There are at least a hundred sparkling sentences in his encyclical, but they all speak to our real and urgent problem: consideration. For the environment, for humanity, for property and ideas, for health and hunger, for earth and water, for life and freedom.

We say that it takes a village to raise a child. I think about this sick young man, how his village failed him, how I am a part of that village in some small way and therefore failed those nine people, their good and prayer-filled hearts. This monster is ours, he is all of ours. And he sat at his computer feeding on hate for God knows how long because that hate is protected by our laws.

It is easy to think this is about gun control or a flag or a history of staggered disappointments, and it is. It is about these things. But perhaps moreover, it is about our broken village. The village we cultivate and then leave behind when it becomes less convenient, when we get so busy, so entrenched in the minutia of our personal and private routines that we forget the importance of community. When we get tired of standing up and speaking out.

We do not all have to believe the same things, but every belief that we have must consider our common home.

This week has reminded me why I moved here: because this place is a village, or as close to one as I could hope to find and still be within driving distance of my family. But it has also reminded me that while Charleston may have been more impressive than others by how we handled ourselves, we never should have been given this test in the first place.  No one should.

We talk about the mark we want to leave, about being on the right or the wrong side of history, which is just another way of saying that, in hindsight, there was a right choice and wrong choice. A way to be and a way not to be.
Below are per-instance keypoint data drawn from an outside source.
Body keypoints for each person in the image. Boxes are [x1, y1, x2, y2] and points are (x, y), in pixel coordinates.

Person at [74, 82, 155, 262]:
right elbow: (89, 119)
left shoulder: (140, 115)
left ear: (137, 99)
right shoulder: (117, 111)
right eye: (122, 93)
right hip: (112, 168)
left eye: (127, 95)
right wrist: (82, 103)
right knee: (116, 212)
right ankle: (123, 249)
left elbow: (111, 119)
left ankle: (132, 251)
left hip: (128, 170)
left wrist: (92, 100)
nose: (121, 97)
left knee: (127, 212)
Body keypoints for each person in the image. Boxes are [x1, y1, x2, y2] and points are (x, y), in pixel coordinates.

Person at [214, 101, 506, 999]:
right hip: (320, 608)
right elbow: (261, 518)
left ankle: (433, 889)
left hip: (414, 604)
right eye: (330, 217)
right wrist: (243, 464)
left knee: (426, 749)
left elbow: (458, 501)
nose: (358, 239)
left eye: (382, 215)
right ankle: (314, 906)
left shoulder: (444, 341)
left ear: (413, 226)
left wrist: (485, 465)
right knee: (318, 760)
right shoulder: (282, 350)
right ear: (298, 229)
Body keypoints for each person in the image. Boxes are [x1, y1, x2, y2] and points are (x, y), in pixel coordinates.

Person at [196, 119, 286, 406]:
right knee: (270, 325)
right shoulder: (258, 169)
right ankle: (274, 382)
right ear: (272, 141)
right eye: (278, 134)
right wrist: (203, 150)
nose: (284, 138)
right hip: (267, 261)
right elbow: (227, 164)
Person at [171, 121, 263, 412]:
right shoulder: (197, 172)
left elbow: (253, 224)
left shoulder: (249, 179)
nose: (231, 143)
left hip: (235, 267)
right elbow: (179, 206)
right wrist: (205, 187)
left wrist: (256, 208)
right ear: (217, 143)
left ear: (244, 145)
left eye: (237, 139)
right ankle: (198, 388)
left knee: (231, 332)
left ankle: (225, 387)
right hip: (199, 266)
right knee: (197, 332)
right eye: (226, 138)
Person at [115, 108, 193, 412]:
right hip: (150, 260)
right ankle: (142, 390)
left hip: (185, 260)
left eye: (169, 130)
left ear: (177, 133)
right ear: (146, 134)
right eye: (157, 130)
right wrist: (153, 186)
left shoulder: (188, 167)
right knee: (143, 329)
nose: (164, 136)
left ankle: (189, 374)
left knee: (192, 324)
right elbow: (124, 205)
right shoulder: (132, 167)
Which means that gut feeling, that visceral rumor, that queasy uneasiness: it is telling us to consider our steps, ‘to think deeply and love generously’ and choose the right path.

It is about guns. It is about a flag. It is about pornography and recycling and the cost of medicine. It is about the amount of litter on a street in a village ten thousand miles away, the people and parks I will never see and a kid named Dylann Roof who lost his way and no one was there to help him find the way back.

‘Yet all is not lost. Human beings, while capable of the worst, are also capable of rising above themselves, choosing again what is good, and making a new start.’

I pray that we can do this. I pray that we can rebuild our village. I pray that we can see the significance of the small choices in the light of greater good. I pray that we can take down the things that should never have been put up and replace them with the signs to lead all our lost children back home. I pray that we can find the courage to speak the words that will incite the change we so desperately need, and that we are encouraged by truths we already know.